» Provided records:
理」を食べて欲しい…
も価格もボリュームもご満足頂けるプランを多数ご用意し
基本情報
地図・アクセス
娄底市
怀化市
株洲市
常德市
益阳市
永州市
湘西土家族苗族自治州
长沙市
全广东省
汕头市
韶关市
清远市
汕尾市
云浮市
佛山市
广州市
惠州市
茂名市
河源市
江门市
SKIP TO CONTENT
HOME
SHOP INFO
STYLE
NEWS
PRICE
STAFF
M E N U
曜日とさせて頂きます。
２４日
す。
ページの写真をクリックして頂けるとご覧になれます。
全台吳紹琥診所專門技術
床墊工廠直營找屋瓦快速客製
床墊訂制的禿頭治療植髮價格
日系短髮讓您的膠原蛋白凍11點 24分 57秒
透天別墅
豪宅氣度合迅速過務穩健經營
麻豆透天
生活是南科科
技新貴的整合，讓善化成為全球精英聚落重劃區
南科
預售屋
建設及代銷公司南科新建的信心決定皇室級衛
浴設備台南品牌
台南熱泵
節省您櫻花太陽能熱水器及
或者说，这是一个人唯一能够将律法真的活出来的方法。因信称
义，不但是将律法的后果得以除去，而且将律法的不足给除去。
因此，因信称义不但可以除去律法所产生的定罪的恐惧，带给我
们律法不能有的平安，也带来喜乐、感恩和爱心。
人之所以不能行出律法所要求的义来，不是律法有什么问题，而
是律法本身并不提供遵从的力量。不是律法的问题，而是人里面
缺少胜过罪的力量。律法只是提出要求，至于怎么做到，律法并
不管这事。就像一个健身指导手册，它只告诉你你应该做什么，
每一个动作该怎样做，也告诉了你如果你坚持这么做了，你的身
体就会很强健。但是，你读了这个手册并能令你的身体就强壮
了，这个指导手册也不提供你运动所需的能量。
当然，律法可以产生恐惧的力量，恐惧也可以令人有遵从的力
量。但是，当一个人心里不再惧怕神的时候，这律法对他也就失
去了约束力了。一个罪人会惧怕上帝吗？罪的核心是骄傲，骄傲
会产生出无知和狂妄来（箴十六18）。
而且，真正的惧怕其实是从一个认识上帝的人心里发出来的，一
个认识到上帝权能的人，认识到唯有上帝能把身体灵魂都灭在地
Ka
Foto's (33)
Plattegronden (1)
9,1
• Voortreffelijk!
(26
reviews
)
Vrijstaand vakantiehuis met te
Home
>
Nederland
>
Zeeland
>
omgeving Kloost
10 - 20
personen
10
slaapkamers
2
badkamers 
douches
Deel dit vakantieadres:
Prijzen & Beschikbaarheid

» Instructions to follow: Please reproduce every line of the data above, keeping each one unchanged and in its original order.

» Result:
理」を食べて欲しい…
も価格もボリュームもご満足頂けるプランを多数ご用意し
基本情報
地図・アクセス
娄底市
怀化市
株洲市
常德市
益阳市
永州市
湘西土家族苗族自治州
长沙市
全广东省
汕头市
韶关市
清远市
汕尾市
云浮市
佛山市
广州市
惠州市
茂名市
河源市
江门市
SKIP TO CONTENT
HOME
SHOP INFO
STYLE
NEWS
PRICE
STAFF
M E N U
曜日とさせて頂きます。
２４日
す。
ページの写真をクリックして頂けるとご覧になれます。
全台吳紹琥診所專門技術
床墊工廠直營找屋瓦快速客製
床墊訂制的禿頭治療植髮價格
日系短髮讓您的膠原蛋白凍11點 24分 57秒
透天別墅
豪宅氣度合迅速過務穩健經營
麻豆透天
生活是南科科
技新貴的整合，讓善化成為全球精英聚落重劃區
南科
預售屋
建設及代銷公司南科新建的信心決定皇室級衛
浴設備台南品牌
台南熱泵
節省您櫻花太陽能熱水器及
或者说，这是一个人唯一能够将律法真的活出来的方法。因信称
义，不但是将律法的后果得以除去，而且将律法的不足给除去。
因此，因信称义不但可以除去律法所产生的定罪的恐惧，带给我
们律法不能有的平安，也带来喜乐、感恩和爱心。
人之所以不能行出律法所要求的义来，不是律法有什么问题，而
是律法本身并不提供遵从的力量。不是律法的问题，而是人里面
缺少胜过罪的力量。律法只是提出要求，至于怎么做到，律法并
不管这事。就像一个健身指导手册，它只告诉你你应该做什么，
每一个动作该怎样做，也告诉了你如果你坚持这么做了，你的身
体就会很强健。但是，你读了这个手册并能令你的身体就强壮
了，这个指导手册也不提供你运动所需的能量。
当然，律法可以产生恐惧的力量，恐惧也可以令人有遵从的力
量。但是，当一个人心里不再惧怕神的时候，这律法对他也就失
去了约束力了。一个罪人会惧怕上帝吗？罪的核心是骄傲，骄傲
会产生出无知和狂妄来（箴十六18）。
而且，真正的惧怕其实是从一个认识上帝的人心里发出来的，一
个认识到上帝权能的人，认识到唯有上帝能把身体灵魂都灭在地
Ka
Foto's (33)
Plattegronden (1)
9,1
• Voortreffelijk!
(26
reviews
)
Vrijstaand vakantiehuis met te
Home
>
Nederland
>
Zeeland
>
omgeving Kloost
10 - 20
personen
10
slaapkamers
2
badkamers 
douches
Deel dit vakantieadres:
Prijzen & Beschikbaarheid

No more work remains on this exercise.